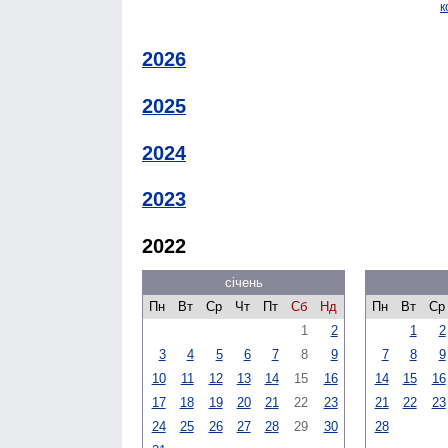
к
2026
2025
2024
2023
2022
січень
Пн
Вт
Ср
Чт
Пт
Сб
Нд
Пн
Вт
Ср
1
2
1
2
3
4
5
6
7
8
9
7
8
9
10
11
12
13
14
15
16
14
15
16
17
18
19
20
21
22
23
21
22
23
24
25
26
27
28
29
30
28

--

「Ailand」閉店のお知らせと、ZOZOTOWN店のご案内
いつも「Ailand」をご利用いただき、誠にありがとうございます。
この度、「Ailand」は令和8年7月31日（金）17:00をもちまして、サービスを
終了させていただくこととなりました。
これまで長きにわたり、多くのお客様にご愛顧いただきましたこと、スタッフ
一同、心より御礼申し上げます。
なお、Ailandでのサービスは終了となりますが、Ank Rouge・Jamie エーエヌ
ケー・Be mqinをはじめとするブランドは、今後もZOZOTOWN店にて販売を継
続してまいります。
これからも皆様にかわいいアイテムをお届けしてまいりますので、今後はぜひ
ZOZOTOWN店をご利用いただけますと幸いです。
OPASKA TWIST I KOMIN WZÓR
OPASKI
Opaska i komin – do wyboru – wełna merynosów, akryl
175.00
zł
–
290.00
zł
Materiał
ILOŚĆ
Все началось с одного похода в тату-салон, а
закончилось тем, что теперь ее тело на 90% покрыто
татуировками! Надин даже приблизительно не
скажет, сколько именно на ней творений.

Directions —
Beginning at the line above with "Opaska i komin" and finishing at the line with "скажет, сколько именно на ней творений.", return each line exactly and return nothing else.

Your response —
Opaska i komin – do wyboru – wełna merynosów, akryl
175.00
zł
–
290.00
zł
Materiał
ILOŚĆ
Все началось с одного похода в тату-салон, а
закончилось тем, что теперь ее тело на 90% покрыто
татуировками! Надин даже приблизительно не
скажет, сколько именно на ней творений.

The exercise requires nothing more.